**Work to be completed**
Report all lines in the records that hold the string "Median".

Data records
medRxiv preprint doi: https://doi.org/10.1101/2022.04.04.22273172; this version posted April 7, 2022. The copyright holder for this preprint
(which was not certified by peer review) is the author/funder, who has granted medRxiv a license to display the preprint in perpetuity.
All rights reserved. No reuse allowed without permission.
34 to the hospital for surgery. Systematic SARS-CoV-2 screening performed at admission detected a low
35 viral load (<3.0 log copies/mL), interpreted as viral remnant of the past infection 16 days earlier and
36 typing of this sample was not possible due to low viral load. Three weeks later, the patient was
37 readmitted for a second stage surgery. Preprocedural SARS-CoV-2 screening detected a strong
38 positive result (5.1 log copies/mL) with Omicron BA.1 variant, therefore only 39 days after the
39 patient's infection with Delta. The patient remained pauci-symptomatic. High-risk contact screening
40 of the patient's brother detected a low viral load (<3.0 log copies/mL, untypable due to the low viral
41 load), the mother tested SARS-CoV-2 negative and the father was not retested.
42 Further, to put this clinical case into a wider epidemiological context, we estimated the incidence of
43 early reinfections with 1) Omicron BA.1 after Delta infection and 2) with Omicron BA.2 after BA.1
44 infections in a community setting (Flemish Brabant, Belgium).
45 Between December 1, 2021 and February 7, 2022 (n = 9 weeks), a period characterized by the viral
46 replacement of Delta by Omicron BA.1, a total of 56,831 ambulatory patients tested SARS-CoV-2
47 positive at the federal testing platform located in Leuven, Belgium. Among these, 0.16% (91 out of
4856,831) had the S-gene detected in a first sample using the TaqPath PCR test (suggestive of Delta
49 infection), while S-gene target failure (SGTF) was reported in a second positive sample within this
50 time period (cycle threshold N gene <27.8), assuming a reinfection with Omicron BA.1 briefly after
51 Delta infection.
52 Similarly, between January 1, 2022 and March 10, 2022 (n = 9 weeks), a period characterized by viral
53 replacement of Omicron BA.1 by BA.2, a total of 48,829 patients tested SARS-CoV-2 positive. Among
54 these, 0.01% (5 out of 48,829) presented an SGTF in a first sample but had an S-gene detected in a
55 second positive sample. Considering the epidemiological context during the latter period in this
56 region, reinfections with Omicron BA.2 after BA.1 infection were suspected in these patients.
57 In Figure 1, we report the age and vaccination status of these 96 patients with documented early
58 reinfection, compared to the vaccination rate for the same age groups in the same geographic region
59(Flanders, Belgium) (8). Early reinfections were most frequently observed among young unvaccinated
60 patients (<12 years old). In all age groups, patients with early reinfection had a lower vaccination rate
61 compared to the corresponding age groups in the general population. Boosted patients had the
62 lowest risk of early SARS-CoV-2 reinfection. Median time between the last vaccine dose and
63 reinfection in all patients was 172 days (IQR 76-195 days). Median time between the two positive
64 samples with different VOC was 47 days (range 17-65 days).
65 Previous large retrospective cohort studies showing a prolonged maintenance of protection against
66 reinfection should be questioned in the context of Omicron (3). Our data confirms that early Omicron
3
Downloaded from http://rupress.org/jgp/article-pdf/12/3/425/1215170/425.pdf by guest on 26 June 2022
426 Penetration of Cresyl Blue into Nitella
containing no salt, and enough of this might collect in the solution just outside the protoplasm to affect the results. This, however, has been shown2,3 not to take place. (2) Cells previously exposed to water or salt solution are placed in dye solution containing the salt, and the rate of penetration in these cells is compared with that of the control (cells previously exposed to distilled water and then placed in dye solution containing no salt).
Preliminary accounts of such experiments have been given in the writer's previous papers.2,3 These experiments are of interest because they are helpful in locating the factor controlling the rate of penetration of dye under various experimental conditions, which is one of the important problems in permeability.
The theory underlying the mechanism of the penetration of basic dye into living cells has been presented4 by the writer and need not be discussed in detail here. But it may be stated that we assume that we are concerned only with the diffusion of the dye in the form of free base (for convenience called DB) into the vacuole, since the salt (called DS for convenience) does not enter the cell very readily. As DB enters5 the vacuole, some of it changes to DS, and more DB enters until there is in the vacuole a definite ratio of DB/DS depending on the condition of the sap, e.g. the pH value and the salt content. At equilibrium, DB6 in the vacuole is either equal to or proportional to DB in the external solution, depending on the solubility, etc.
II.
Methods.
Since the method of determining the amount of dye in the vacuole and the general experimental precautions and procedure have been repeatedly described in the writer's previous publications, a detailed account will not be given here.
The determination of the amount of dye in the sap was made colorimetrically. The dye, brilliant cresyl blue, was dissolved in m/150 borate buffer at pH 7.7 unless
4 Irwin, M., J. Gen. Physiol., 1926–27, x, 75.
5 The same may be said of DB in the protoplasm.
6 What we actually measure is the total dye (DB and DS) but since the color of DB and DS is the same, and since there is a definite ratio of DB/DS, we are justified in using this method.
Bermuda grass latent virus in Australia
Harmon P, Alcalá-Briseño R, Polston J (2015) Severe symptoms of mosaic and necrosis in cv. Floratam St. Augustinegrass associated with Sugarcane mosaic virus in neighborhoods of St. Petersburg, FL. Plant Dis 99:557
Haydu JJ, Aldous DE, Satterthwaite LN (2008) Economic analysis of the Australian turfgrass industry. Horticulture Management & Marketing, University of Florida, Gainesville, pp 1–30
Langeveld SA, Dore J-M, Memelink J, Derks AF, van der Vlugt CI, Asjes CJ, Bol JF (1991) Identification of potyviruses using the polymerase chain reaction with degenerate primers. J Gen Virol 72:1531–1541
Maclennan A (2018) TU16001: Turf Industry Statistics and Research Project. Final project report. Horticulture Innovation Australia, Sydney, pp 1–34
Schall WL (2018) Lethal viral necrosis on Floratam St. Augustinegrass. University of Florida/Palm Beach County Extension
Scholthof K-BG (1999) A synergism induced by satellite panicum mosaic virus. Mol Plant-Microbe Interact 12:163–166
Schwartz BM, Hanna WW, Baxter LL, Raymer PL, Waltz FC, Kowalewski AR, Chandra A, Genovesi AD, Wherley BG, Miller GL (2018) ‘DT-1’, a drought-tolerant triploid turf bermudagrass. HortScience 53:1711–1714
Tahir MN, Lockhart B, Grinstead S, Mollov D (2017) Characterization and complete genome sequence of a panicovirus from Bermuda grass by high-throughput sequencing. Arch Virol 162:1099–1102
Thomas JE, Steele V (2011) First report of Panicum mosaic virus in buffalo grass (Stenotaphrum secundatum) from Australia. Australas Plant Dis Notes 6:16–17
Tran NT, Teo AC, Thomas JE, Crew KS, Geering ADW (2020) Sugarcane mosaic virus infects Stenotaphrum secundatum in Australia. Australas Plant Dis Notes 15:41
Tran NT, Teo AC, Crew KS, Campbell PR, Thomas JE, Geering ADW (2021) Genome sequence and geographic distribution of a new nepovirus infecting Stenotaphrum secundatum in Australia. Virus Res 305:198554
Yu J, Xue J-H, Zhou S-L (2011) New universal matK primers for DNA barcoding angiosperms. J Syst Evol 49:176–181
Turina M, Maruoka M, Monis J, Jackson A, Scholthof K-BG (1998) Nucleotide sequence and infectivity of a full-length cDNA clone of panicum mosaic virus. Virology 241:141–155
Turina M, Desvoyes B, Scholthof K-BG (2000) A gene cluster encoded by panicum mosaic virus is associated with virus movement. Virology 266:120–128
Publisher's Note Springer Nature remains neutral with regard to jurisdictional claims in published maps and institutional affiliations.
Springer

**Result for this task**
62 lowest risk of early SARS-CoV-2 reinfection. Median time between the last vaccine dose and
63 reinfection in all patients was 172 days (IQR 76-195 days). Median time between the two positive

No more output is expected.